Work item: The answer must consist of the records below, repeated exactly.
########################################
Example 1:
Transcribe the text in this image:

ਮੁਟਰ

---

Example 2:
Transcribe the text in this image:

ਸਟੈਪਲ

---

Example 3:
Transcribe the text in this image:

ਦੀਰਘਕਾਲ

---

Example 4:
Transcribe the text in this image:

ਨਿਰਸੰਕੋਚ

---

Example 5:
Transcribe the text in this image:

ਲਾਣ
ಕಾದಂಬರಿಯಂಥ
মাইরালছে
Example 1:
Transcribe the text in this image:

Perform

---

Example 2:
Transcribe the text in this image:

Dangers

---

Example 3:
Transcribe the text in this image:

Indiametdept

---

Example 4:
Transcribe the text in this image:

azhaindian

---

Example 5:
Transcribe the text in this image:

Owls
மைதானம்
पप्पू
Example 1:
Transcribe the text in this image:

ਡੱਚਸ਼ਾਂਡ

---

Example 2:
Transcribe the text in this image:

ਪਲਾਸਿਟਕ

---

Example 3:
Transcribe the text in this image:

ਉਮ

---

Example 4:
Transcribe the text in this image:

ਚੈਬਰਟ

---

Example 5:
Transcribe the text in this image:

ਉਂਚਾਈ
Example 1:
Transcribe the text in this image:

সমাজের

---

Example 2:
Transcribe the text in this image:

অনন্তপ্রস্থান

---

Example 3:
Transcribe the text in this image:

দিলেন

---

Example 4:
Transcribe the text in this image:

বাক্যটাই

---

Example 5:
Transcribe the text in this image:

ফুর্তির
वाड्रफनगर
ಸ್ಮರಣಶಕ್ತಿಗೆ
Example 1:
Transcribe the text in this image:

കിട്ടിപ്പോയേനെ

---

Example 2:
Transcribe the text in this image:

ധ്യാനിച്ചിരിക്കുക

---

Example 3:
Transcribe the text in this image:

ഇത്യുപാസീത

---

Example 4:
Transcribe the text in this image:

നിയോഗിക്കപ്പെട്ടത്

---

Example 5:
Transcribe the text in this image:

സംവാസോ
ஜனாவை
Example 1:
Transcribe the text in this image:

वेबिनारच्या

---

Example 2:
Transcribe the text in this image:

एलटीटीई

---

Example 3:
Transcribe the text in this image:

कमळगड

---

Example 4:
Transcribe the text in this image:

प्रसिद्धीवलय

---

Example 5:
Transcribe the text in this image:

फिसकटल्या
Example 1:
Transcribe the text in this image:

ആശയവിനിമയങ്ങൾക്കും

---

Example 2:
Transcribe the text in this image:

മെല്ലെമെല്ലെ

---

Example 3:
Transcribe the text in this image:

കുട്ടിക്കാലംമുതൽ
########################################
Answer to the problem:
Example 1:
Transcribe the text in this image:

ਮੁਟਰ

---

Example 2:
Transcribe the text in this image:

ਸਟੈਪਲ

---

Example 3:
Transcribe the text in this image:

ਦੀਰਘਕਾਲ

---

Example 4:
Transcribe the text in this image:

ਨਿਰਸੰਕੋਚ

---

Example 5:
Transcribe the text in this image:

ਲਾਣ
ಕಾದಂಬರಿಯಂಥ
মাইরালছে
Example 1:
Transcribe the text in this image:

Perform

---

Example 2:
Transcribe the text in this image:

Dangers

---

Example 3:
Transcribe the text in this image:

Indiametdept

---

Example 4:
Transcribe the text in this image:

azhaindian

---

Example 5:
Transcribe the text in this image:

Owls
மைதானம்
पप्पू
Example 1:
Transcribe the text in this image:

ਡੱਚਸ਼ਾਂਡ

---

Example 2:
Transcribe the text in this image:

ਪਲਾਸਿਟਕ

---

Example 3:
Transcribe the text in this image:

ਉਮ

---

Example 4:
Transcribe the text in this image:

ਚੈਬਰਟ

---

Example 5:
Transcribe the text in this image:

ਉਂਚਾਈ
Example 1:
Transcribe the text in this image:

সমাজের

---

Example 2:
Transcribe the text in this image:

অনন্তপ্রস্থান

---

Example 3:
Transcribe the text in this image:

দিলেন

---

Example 4:
Transcribe the text in this image:

বাক্যটাই

---

Example 5:
Transcribe the text in this image:

ফুর্তির
वाड्रफनगर
ಸ್ಮರಣಶಕ್ತಿಗೆ
Example 1:
Transcribe the text in this image:

കിട്ടിപ്പോയേനെ

---

Example 2:
Transcribe the text in this image:

ധ്യാനിച്ചിരിക്കുക

---

Example 3:
Transcribe the text in this image:

ഇത്യുപാസീത

---

Example 4:
Transcribe the text in this image:

നിയോഗിക്കപ്പെട്ടത്

---

Example 5:
Transcribe the text in this image:

സംവാസോ
ஜனாவை
Example 1:
Transcribe the text in this image:

वेबिनारच्या

---

Example 2:
Transcribe the text in this image:

एलटीटीई

---

Example 3:
Transcribe the text in this image:

कमळगड

---

Example 4:
Transcribe the text in this image:

प्रसिद्धीवलय

---

Example 5:
Transcribe the text in this image:

फिसकटल्या
Example 1:
Transcribe the text in this image:

ആശയവിനിമയങ്ങൾക്കും

---

Example 2:
Transcribe the text in this image:

മെല്ലെമെല്ലെ

---

Example 3:
Transcribe the text in this image:

കുട്ടിക്കാലംമുതൽ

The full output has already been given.